In a retrogressive step that would affect the empowerment of the communities, the allocations are more administrative in nature like salaries, interest payments, subsidies and pensions which are merged into the welfare schemes 'because the Jadhav Committee recommended merger'. This is nothing but legitimisation of large-scale diversion of funds.

This is the real policy shift in the last thirty years and a real surgical strike against the SC/ST community of this country. Not only that, when it comes to women from Dalit and Adivasi communities, these would find that they have been triply discriminated against.

Not only that the total allocation is hardly 0.11 per cent of the total budget, there is little to suggest the government's commitment to safeguard their lives and interests. No specific scheme pertaining to their access to justice and adequate compensation has been made. Though we find an allocation of Rs 90 crore mentioned it is for "strengthening of machinery for enforcement of PCR Act, 1955 and PoA Act, 1989". The mandate of the scheme is towards "sensitization programmes" which does not translate into justice for them.

As for the allocations for North East Region, the Union Budget has introduced no scheme for the development of people here except for the existing skill development programme.
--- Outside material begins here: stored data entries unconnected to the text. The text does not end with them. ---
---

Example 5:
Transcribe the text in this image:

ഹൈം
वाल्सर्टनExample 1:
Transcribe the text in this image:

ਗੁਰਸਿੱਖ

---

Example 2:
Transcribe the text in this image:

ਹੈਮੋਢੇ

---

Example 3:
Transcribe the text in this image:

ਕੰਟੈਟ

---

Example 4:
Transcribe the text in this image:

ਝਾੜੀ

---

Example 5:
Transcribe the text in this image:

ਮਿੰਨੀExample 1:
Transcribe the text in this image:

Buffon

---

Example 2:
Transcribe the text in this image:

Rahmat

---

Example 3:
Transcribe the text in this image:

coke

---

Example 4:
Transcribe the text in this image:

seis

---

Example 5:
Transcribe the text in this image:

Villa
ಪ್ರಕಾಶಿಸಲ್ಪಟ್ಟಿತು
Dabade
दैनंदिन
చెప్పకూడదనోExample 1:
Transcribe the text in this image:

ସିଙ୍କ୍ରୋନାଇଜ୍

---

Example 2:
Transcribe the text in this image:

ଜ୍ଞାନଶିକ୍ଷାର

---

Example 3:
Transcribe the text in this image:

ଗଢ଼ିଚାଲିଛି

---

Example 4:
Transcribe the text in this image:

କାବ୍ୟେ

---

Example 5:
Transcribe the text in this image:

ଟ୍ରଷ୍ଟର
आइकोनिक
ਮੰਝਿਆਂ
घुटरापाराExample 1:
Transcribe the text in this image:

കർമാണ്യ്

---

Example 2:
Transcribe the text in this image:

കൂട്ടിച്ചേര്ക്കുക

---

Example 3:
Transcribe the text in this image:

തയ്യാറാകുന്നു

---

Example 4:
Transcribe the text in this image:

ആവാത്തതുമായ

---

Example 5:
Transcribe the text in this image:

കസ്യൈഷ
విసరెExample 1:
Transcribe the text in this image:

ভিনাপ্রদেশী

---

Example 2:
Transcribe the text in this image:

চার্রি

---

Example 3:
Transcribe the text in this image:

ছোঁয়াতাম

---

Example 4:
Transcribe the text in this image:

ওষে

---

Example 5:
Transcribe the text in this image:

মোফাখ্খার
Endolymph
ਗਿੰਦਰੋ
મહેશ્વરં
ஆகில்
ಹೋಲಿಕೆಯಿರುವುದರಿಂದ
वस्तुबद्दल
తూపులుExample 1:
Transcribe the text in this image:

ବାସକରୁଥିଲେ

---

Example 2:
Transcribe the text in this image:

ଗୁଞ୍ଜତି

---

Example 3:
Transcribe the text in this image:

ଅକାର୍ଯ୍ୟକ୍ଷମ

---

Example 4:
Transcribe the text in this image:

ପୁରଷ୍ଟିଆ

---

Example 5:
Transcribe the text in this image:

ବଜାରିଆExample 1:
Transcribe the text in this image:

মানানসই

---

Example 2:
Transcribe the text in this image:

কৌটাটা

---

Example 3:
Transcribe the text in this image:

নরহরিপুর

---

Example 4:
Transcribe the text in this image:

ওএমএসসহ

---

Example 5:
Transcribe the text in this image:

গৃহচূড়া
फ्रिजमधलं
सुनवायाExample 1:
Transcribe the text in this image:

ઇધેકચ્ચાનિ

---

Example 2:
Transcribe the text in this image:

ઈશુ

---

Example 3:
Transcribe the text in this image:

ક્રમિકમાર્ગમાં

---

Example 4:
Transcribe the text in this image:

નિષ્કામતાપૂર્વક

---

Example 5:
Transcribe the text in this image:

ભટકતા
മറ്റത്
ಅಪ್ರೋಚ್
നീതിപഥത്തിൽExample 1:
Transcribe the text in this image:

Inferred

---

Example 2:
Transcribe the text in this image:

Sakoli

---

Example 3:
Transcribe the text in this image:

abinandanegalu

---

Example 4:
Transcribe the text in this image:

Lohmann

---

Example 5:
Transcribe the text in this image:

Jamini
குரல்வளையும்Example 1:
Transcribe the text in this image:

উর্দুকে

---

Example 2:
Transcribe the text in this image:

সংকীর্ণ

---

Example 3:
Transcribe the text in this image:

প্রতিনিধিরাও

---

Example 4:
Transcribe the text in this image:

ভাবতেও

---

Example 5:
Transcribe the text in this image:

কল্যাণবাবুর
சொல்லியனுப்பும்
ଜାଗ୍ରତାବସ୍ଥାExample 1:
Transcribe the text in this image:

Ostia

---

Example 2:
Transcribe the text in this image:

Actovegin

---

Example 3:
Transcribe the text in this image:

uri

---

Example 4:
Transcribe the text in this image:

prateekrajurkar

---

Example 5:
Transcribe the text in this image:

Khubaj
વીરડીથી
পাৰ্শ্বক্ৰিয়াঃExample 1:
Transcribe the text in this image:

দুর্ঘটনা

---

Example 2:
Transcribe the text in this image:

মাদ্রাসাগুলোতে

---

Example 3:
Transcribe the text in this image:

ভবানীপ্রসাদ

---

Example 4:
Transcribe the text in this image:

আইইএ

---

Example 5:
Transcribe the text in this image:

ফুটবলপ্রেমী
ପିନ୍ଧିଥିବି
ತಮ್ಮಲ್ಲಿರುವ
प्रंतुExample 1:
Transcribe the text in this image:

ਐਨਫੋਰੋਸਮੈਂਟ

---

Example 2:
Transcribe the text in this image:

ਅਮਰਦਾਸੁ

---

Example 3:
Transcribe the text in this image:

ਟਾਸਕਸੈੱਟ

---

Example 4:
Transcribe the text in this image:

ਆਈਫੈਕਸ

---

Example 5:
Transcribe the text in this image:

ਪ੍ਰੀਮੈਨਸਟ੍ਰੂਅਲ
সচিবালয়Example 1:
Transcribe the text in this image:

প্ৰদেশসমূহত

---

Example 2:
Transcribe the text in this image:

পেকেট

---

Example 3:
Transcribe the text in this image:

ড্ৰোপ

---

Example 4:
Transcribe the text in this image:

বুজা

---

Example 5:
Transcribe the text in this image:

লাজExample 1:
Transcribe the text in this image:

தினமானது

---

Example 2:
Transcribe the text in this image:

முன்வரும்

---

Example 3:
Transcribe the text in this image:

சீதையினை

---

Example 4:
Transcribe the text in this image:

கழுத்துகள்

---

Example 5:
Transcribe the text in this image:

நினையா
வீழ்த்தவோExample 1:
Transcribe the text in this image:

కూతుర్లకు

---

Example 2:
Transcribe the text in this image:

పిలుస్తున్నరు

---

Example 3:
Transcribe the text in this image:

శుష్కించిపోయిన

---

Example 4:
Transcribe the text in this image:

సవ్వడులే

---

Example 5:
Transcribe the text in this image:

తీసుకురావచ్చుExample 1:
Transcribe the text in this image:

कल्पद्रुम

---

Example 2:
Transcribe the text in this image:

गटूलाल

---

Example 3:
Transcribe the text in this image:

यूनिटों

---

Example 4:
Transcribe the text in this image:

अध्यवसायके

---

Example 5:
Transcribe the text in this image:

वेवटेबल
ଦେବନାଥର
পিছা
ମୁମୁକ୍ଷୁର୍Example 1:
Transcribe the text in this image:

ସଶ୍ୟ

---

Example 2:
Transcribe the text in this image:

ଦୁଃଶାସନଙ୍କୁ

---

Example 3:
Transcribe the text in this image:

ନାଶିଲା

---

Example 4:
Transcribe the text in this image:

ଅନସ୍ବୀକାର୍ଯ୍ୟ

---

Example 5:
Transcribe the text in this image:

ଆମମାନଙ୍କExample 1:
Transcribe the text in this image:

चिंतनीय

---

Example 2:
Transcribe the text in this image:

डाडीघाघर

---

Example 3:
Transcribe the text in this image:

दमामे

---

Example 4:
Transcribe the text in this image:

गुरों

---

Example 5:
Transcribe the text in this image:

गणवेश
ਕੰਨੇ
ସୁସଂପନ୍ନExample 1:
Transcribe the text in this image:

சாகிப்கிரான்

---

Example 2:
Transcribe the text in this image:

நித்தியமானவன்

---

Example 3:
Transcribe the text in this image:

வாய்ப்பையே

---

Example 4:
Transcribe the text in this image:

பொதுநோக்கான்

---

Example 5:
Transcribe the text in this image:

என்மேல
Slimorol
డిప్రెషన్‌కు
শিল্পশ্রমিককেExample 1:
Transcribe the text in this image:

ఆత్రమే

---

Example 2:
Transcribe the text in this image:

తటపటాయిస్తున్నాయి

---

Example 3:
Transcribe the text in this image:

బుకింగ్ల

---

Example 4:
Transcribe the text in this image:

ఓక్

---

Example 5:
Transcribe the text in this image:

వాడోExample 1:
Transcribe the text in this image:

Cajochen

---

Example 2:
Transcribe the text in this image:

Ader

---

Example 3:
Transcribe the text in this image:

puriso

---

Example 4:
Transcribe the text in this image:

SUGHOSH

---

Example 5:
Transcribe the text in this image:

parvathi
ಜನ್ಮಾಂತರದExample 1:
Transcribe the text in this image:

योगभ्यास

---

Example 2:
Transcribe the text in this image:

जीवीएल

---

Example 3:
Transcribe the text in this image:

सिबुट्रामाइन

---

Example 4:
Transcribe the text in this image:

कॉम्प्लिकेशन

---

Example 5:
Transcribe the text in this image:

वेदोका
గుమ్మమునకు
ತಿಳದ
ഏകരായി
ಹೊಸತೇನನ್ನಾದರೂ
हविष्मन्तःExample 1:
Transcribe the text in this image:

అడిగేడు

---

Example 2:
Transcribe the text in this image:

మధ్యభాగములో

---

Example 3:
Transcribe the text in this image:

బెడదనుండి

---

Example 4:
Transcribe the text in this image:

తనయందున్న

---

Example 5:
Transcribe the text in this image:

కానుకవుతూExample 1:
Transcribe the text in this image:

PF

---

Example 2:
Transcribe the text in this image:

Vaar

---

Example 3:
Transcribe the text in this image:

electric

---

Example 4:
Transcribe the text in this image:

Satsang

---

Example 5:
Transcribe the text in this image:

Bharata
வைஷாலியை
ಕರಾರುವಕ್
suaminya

In addition, there has been a major budgetary cut in the programmes related to food and public distribution, Environment and Forest and Climate Change and Urban Development and Electronics and IT in the region.

Another irony is that only Rs 2,953 crore for SCs and Rs 1,477 crore for STs has been allocated under schemes directly impacting access to education of Dalit and Adivasi students. The present year's allocation is Rs 3,348 crore under Department of Social Justice and Empowerment for SCs and Rs 1,347 crore under Ministry of Tribal Affairs for STs. However, the outstanding balance of post-matric scholarship for the year 2015-16 which is more than Rs 9,659.61 crore for SCs and Rs 1,608 crore for STs has not been provisioned for in the budget.

The Social Service Sector comprising Education, Health, Women and Child Development, Youth Affairs and Water and Sanitation which is critical to the development of the communities is highly neglected once again.

Thus a perusal of the Budget shows that the SCs and STs have been denied Rs 71,139 crore and Rs 34,349 crore which should have gone into the real targeted schemes this year.

Unless there comes a central legislation clearly spelling allocations and mechanism of implementation both at the Union and State Government levels regarding budgetary allocation under SCSP and TSP and unless there is a special focus on SC/ST women with at least 33 per cent of specific allocation for them and a special mechanism is put in place to prioritise women beneficiaries in agriculture, land, livelihood programmes, entrepreneurship, employment and skill development, higher and professional education etc, it would not amount to 'Sab ka Saath, Sab ka Vikas'.

The highest incidence of poverty is found among Adivasis (32.5 per cent) followed by Dalits (29.6 per cent, which higher than the national average of 21.6 per cent as per the official figures of 2009-10. The same figures show us that a majority of these work as casual wage labour with abysmally low and irregular incomes. Their access to regular salaried jobs is limited with only 14 per cent of Dalits and 8.1 per cent of Adivasis gaining employment therein.

Further landlessness among Dalits has increased since 1991, a year when it stood at 70 per cent of their households. This went up to 75 per cent in 2000. This reflects the limited success of a planned and redistributive economy.

Against this backdrop, SCSP-TSP assumes even greater significance as a means to ensure enjoyment of human rights by the most vulnerable and the marginalized and shrinking it under any reason only marginalizes these communities further.